Sunday, December 20, 2009

Indian Fighter

My great, great, great grandfather, William Rowell was born in 1791 in South Carolina and moved to what is now Taylor County Florida in the 1820s. This was just a few years after Florida was bought from Spain. He was on the first Florida census taken in 1830.

Most of the territory was inhabited by Native Americans and the new white settlers were not welcomed by them at all. William Rowell enlisted as a private in the Florida Militia in 1836 during the 2nd Florida Indian War and served in several tours and battles around the state. By 1837 he had been promoted to 2nd Lieutenant and had his own Company. The 2nd Florida Indian wars continued from 1835 to 1842, in between conflicts the men returning home to take care of crops and family.
William Rowell was promoted to Captain by 1839 when a New York newspaper printed the following account of one of his encounters with the Indians.

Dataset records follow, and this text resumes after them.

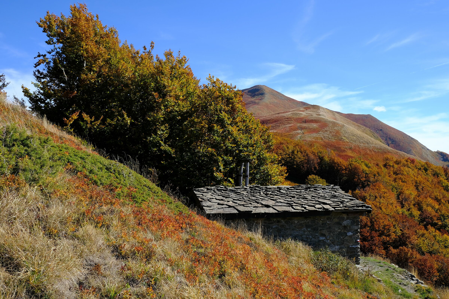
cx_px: 224
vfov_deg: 40.0
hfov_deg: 57.2
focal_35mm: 33
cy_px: 150
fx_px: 412
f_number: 10
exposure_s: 1/200
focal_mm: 22.3
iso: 200
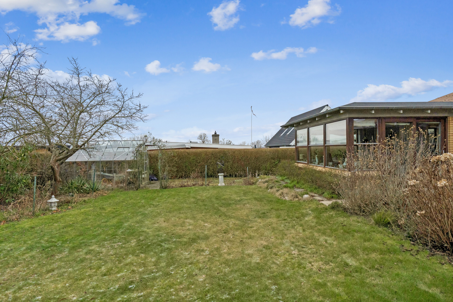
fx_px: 283
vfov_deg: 56.1
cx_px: 226
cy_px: 151
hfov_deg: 77.3
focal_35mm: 22
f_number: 7.1
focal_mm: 15
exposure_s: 1/250
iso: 800
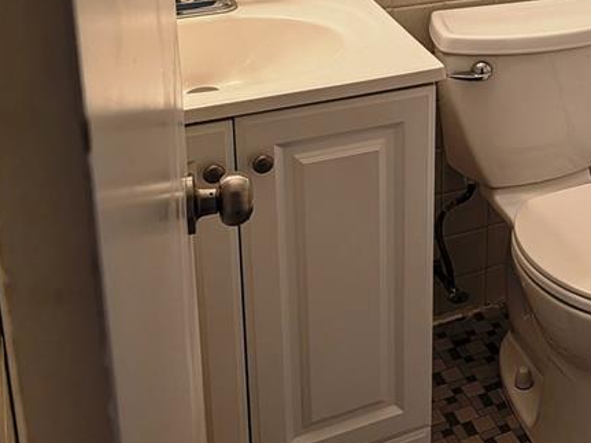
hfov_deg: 30.6
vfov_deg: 24.3
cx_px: 631
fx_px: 973
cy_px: -19
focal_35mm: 57
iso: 109
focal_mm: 6.9
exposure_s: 1/120
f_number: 1.68
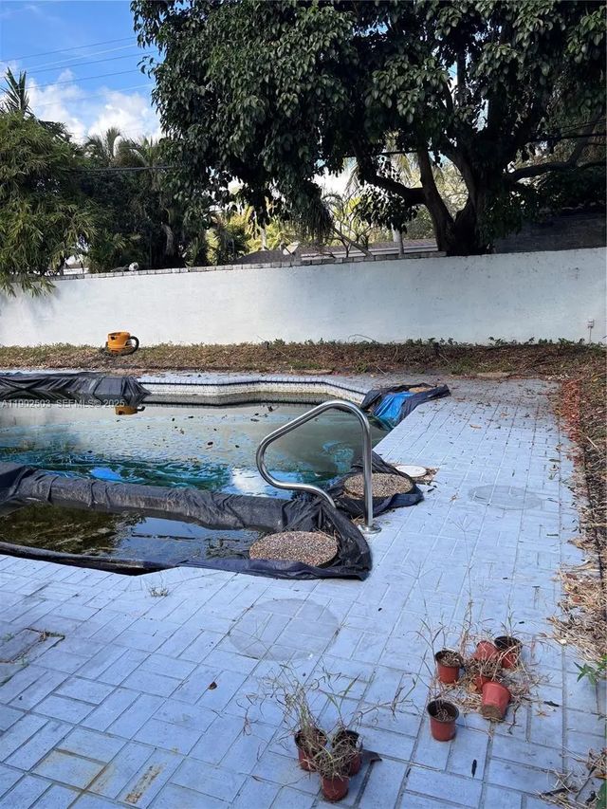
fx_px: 608
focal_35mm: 26
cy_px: 404
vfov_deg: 67.3
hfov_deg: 53.1
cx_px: 304
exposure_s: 1/865
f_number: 1.6
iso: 50
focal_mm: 5.96
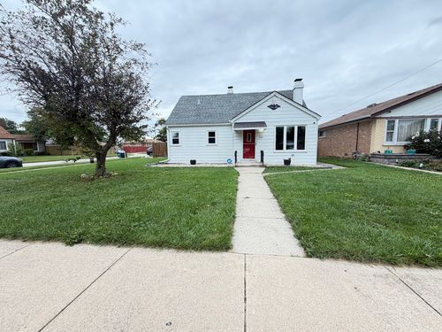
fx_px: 179
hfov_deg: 102.1
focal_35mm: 14
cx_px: 221
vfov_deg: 85.7
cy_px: 166
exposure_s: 1/121
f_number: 2.2
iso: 100
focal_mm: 2.22
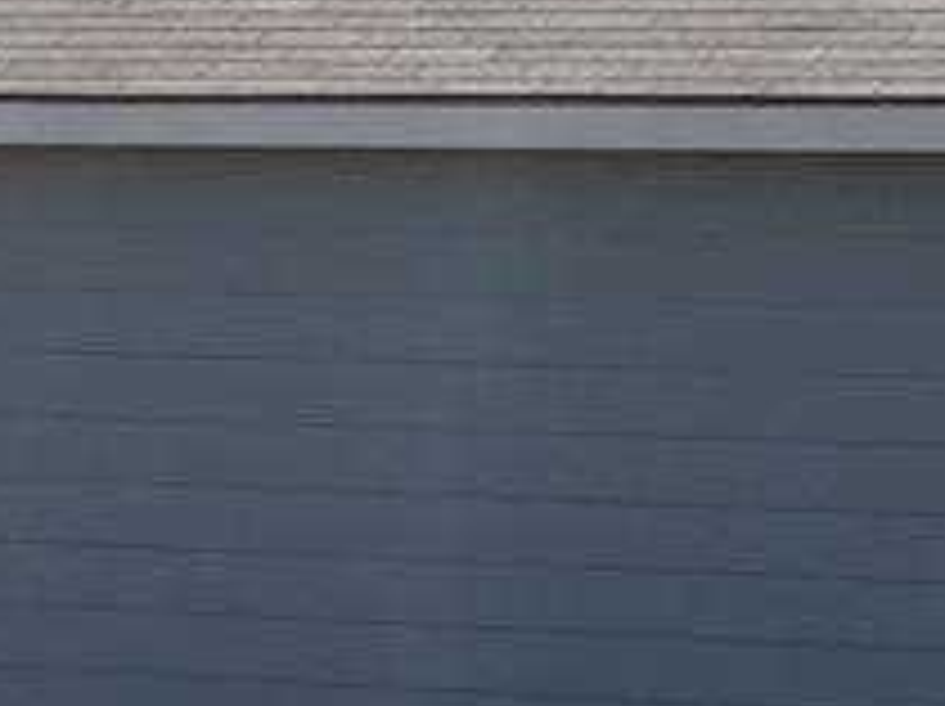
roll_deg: -0.5
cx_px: 117
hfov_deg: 9.9
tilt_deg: -7.3
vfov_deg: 7.4
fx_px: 5426
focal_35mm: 199
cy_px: 850
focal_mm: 3
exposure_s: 1/2141
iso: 16
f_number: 1.8
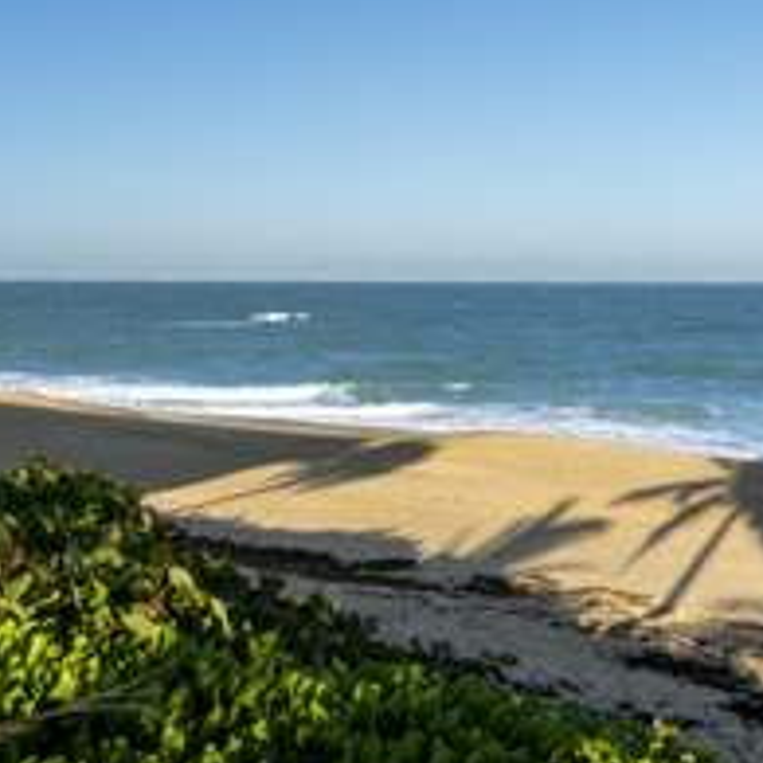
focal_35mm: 52
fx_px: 1297
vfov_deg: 32.6
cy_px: 280
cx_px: 297
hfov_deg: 32.7
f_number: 7.1
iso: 200
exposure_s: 1/500
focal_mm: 24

New York American - April 2, 1839 Pages 6-7

Tallahassee - March 20

POSTSCRIPT - We stop the press to tell another tale of Indian fighting, blood and murder. We shall be brief, for we are sick at heart upon even an approach to this subject.

On Monday, while Captain Rowell's company was scouting, they fell in with an old Negro man, who told them that they had just seen Indians and directed the soldiers where they might find them. The scouts charged on and soon came in sight of two Indians, who were quietly seated on a fence and who beckoned the whites in a friendly manner to approach, which the latter did fearlessly, and upon nearing the fence, were fired on by a large party of Indians who were concealed in the hammock, supposed to number from 60 to 70.

Two of Capt. R's company were killed on the spot and two badly wounded. One dead Indian was afterwards found on the ground.

Captain Rowell and his men are said to have fought bravely but had not sufficient force to contend successfully with the foe.